Nearly three years later, inflation as measured by the Fed's preferred CPI metric never struck, and in fact inflation expectations have kept falling as measured by the 5Y5Y, but as everyone knows, the Fed did hike rates last week (unleashing a "policy error"), in the process doubling the interest the Fed will pay on Excess Reserves from 0.25bps to 0.50bps.
Who benefits from this? Almost exclusively, the banks who continue to park their excess reserves at the Fed (whether or not they use the collateral as risk assets to corner markets like JPM did with its London Whale is irrelevant) and collect 0.5% on said cash. Nobody more so, however, than foreign banks.
First, this is what the chart above looks like if extended from our last update in February 2013 through today.
The chart above shows that between early 2013 and today, foreign banks received another $9 billion in cumulative interest payments from the Fed, a grand total which now amounts to just shy of $15 billion.
And now, with the IOER doubling to 0.50%, it means that foreign banks will collect interest from the Fed at double the pace. Indeed, assuming all else is equal such as total excess reserves parked with foreign banks remaining flat at the current $1.15 trillion level, it means that just over the next 12 months, foreign banks will pocket another $6 billion, increasing the cumulative Fed cash payment from $15 billion currently to $21 billion.
But wait there's much more - the calculation and the chart above assumes the Fed does not hike rates in 2016; according to the latest Fed dots we know that this is untrue and that at least according to the world's most important central planners, there will be at least another 4 rate hikes in the coming year, most likely in March, June, September and December, bringing the year end IOER to 1.50% from 0.5% currently.

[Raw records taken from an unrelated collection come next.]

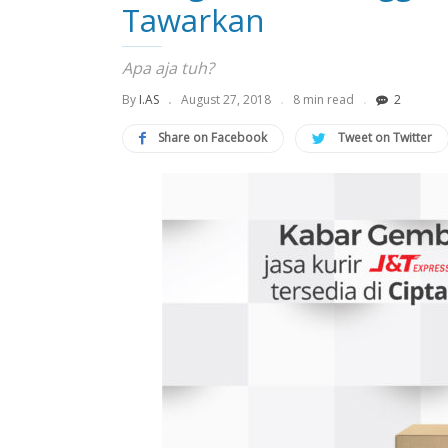
Tawarkan
Apa aja tuh?
By
I.AS
August 27, 2018
8 min read
2
Share on Facebook
Tweet on Twitter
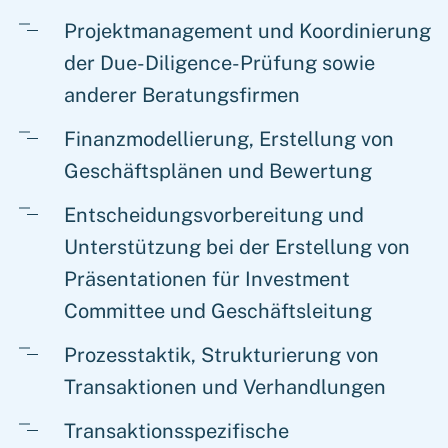
Projektmanagement und Koordinierung
der Due-Diligence-Prüfung sowie
anderer Beratungsfirmen
Finanzmodellierung, Erstellung von
Geschäftsplänen und Bewertung
Entscheidungsvorbereitung und
Unterstützung bei der Erstellung von
Präsentationen für Investment
Committee und Geschäftsleitung
Prozesstaktik, Strukturierung von
Transaktionen und Verhandlungen
Transaktionsspezifische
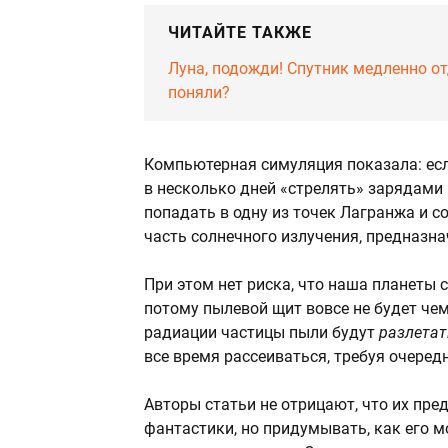
ЧИТАЙТЕ ТАКЖЕ
Луна, подожди! Спутник медленно от
поняли?
Компьютерная симуляция показала: есл
в несколько дней «стрелять» зарядами 
попадать в одну из точек Лагранжа и 
часть солнечного излучения, предназна
При этом нет риска, что наша планеты 
потому пылевой щит вовсе не будет че
радиации частицы пыли будут
разлетат
все время рассеиваться, требуя очеред
Авторы статьи не отрицают, что их пр
фантастики, но придумывать, как его м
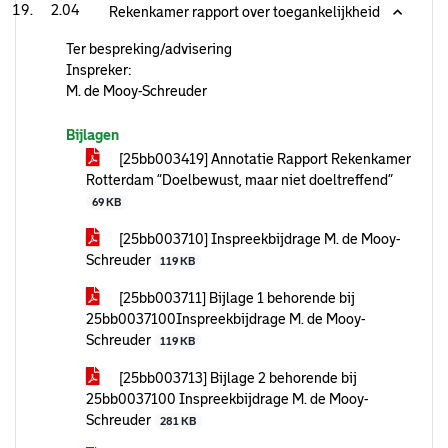
2.04
Rekenkamer rapport over toegankelijkheid
Ter bespreking/advisering
Inspreker:
M. de Mooy-Schreuder
Bijlagen
[25bb003419] Annotatie Rapport Rekenkamer
Rotterdam “Doelbewust, maar niet doeltreffend”
69 KB
[25bb003710] Inspreekbijdrage M. de Mooy-
Schreuder
119 KB
[25bb003711] Bijlage 1 behorende bij
25bb0037100Inspreekbijdrage M. de Mooy-
Schreuder
119 KB
[25bb003713] Bijlage 2 behorende bij
25bb0037100 Inspreekbijdrage M. de Mooy-
Schreuder
281 KB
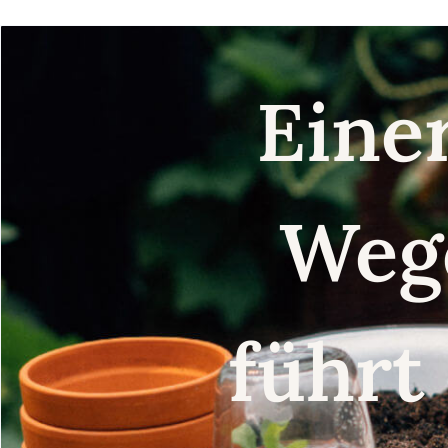
Eine
Weg
führt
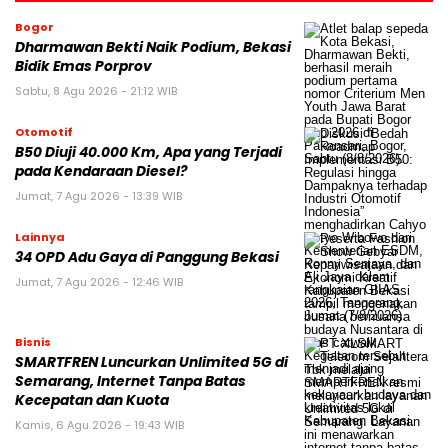
Bogor
Dharmawan Bekti Naik Podium, Bekasi
Bidik Emas Porprov
Sabtu, 8 Agu 2026 - 21:12 WIB
Otomotif
B50 Diuji 40.000 Km, Apa yang Terjadi
pada Kendaraan Diesel?
Jumat, 7 Agu 2026 - 13:39 WIB
Lainnya
34 OPD Adu Gaya di Panggung Bekasi
Jumat, 7 Agu 2026 - 12:46 WIB
Bisnis
SMARTFREN Luncurkan Unlimited 5G di
Semarang, Internet Tanpa Batas
Kecepatan dan Kuota
Kamis, 6 Agu 2026 - 19:43 WIB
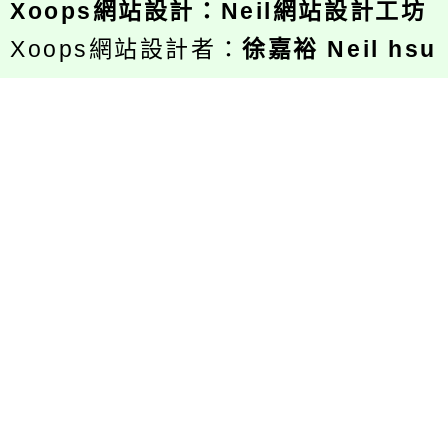
Xoops
網站設計
：
Neil網站設計工坊
Xoops網站設計者：
徐嘉裕 Neil hsu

This means that instead of handing over "only" $6 billion in risk-free interest to foreign banks, these same foreign banks operating on US territory with reserves parked at the Fed will receive a grand total of $11 billion in IOER interest in 2016, closing the year with $26 billion in cumulative interest receipts from the Fed.
This would look as follows:
So there you have it: a riskless "profit" handout for foreign banks, subsidized by the most famous US "public" institution - the Federal Reserves - amounting to approximately $11 billion in just one year.
And since there is no plan in sight for unwinding the Fed's gargantuan balance sheet and soaking up the trillions in excess reserves parked at both domestic and foreign banks, this handout of risk-free cash will continue indefinitely.
Nearly three years ago we closed by saying: "We can only hope someone in Congress asks Ben Bernanke ... under which Fed charter it is that the Fed is more focused on generating profits (not just trillions in excess liquidity) for European banks?"
Ironically, this is taking place just as Europe's own negative rates would, at least in theory, lead to substantial losses for European banks. Luckily, said banks also have their US exposure to boost their IOER annuity courtesy of the US "public institution" known as the Fed.
Now it is no longer Bernanke but Yellen who is in charge, and while the we doubt Congress will ask anyone anything, now that foreign central banks are set to generate over $10 billion in "profits" on the back of the US central bank which, at least in theory, is meant to serve the US public over the next 12 months, we wonder if others will ask just what was the rush to hike rates and give foreign commercial banks an unprecedented "profit" stream just as the US economy is rolling over into a manufacturing (initially) recession?